The standard of care for impaired breathing in most countries is assisted-ventilation with positive pressure mechanical ventilators. While maintaining ventilation, these devices reduce the need for any muscle activity and respiratory muscles can atrophy rapidly (Levine et al., 2008; Powers et al., 2009; Jaber et al., 2011; Gayan-Ramirez, 2013; Gill et al., 2014; Smuder et al., 2016). Intubation required for mechanical ventilation also significantly increases respiratory alkalosis and the risk of secondary infections and complications (van Nieuwenhoven et al., 1999; Watt and Silva, 2001). In contrast, electrical stimulation of the respiratory nerves, muscles, and spinal networks can maintain activity, muscle viability and adequate gas exchange (Sarnoff et al., 1948; Osterholm et al., 1966, 1968; Nochomovitz et al., 1983; DiMarco et al., 1987; Gonzalez-Rothi et al., 2017; Bezdudnaya et al., 2018a; Sunshine et al., 2018; DiMarco and Kowalski, 2019). This has led to the growing use of phrenic nerve and diaphragm pacing clinically, with many reported benefits (Sarnoff et al., 1948; Glenn and Phelps, 1985; DiMarco et al., 1994, 2002, 2005, 2006; Gonzalez-Bermejo et al., 2014; Le Pimpec-Barthes et al., 2013). However, these approaches also carry some limitations: i) surgical implantation of stimulation electrodes risks damage to phrenic axons (Kim et al., 1976; Glenn et al., 1986: DiMarco et al., 2006; Le Pimpec-Barthes et al., 2016), ii) direct diaphragm muscle stimulation requires much higher electrical currents, and in some cases may need to be increased over time as fibrosis occurs around electrodes (Glenn et al., 1986; DiMarco et al., 2006; Le Pimpec-Barthes et al., 2013).

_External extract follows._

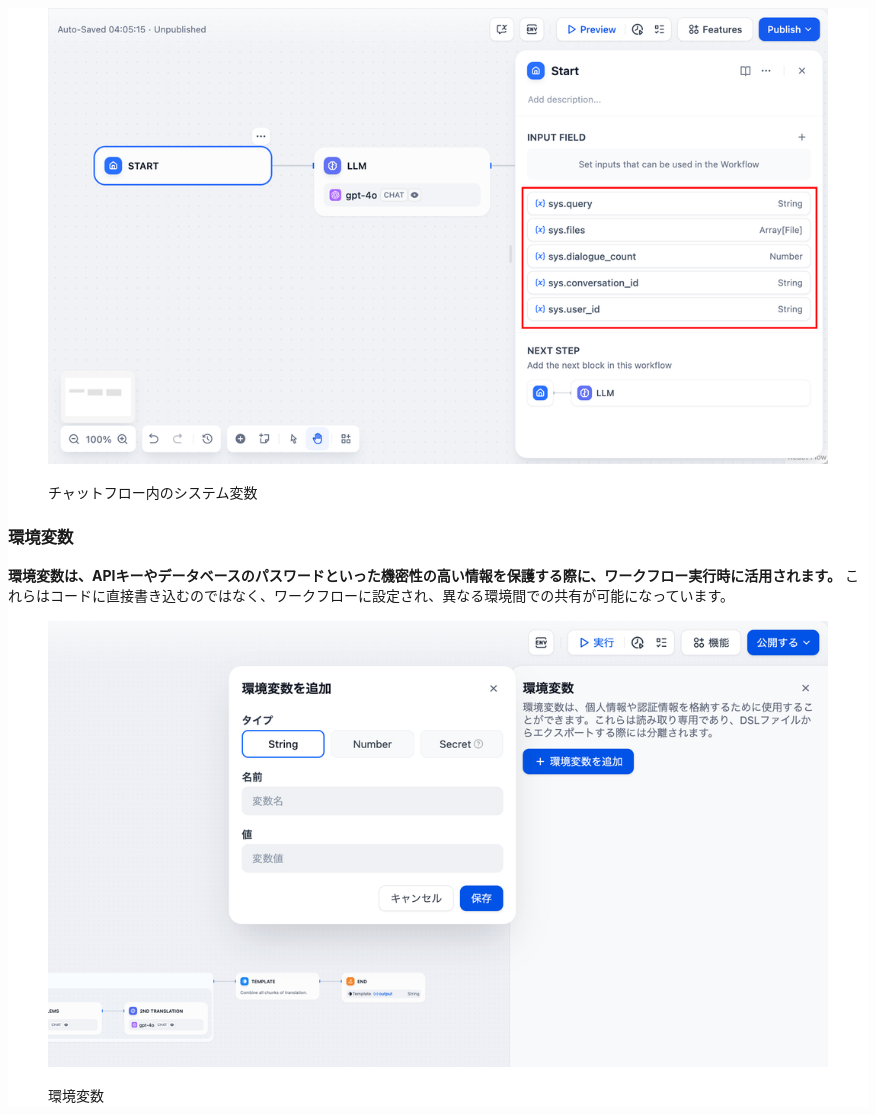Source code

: <figure><img src="../../../en/.gitbook/assets/image (1).png" alt="chatflow app system variables"><figcaption><p>チャットフロー内のシステム変数</p></figcaption></figure>

### 環境変数

**環境変数は、APIキーやデータベースのパスワードといった機密性の高い情報を保護する際に、ワークフロー実行時に活用されます。** これらはコードに直接書き込むのではなく、ワークフローに設定され、異なる環境間での共有が可能になっています。

<figure><img src="../../../img/jp-env-variable.png" alt="Environment Variables"><figcaption><p>環境変数</p></figcaption></figure>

Thus, EDS of the spinal cord presents a promising alternative which has been extensively tested pre-clinically using a range of spinal cord injury experimental animal models (DiMarco et al., 1987; Kowalski et al., 2013; Bezdudnaya et al., 2018a; Dimarco and Kowalski, 2019).

Published studies have shown that spinal cord EDS can effectively support respiratory muscle contractions even after complete high cervical (C1-C2) transection (DiMarco et al., 1987, 2007; Kowalski et al., 2013; Bezdudnaya et al., 2018a). Our recent work (Bezdudnaya et al., 2018a has demonstrated that high-frequency epidural stimulation (HF-EDS) at the C4 segment was effective for activation of the phrenic motor system and paced breathing acutely after a C1-transection (C1Tx) in adult rats. However, EDS is also often used in combination with intrathecal (subdural) injection of drugs to treat pain, locomotor disorders and spasticity in patients with SCI (Lind et al., 2004, 2008; Schechtmann et al., 2010; Goto et al., 2013). In fact, combining EDS with neuropharmacological modulation of spinal respiratory circuits may appear to enhance treatment efficacy. An important candidate for neuromodulation of spinal neurons is fast inhibition provided by GABA and glycinergic synapses. It has been demonstrated that GABAA, GABAB and glycine receptors play an important role in the regulation of excitability of phrenic motoneurons (Lalley, 1983; Eldridge et al., 1987; Zhan et al., 1989; Tai and Goshgarian, 1996; Chitravanshi and Sapru, 1999; Goodchild et al., 2017; Marchenko and Rogers, 2009; Cregg et al., 2017). We have also shown an important role of GABA-ergic interneurons in the modulation of phrenic motor output (Marchenko and Rogers, 2009; Marchenko et al., 2015; Ghali and Marchenko, 2016). Thus, we hypothesize that attenuation of spinal inhibitory circuits by GABAa and glycine receptor antagonists during HF-EDS at C4 will improve diaphragm pacing following complete SCI. Therefore, in the current work, we test whether combination of HF-EDS with intrathecal GABAa and glycine receptors antagonists can increase the efficacy of life-supporting paced breathing in the proof-of-principle model (C1Tx) of spinal cord injury.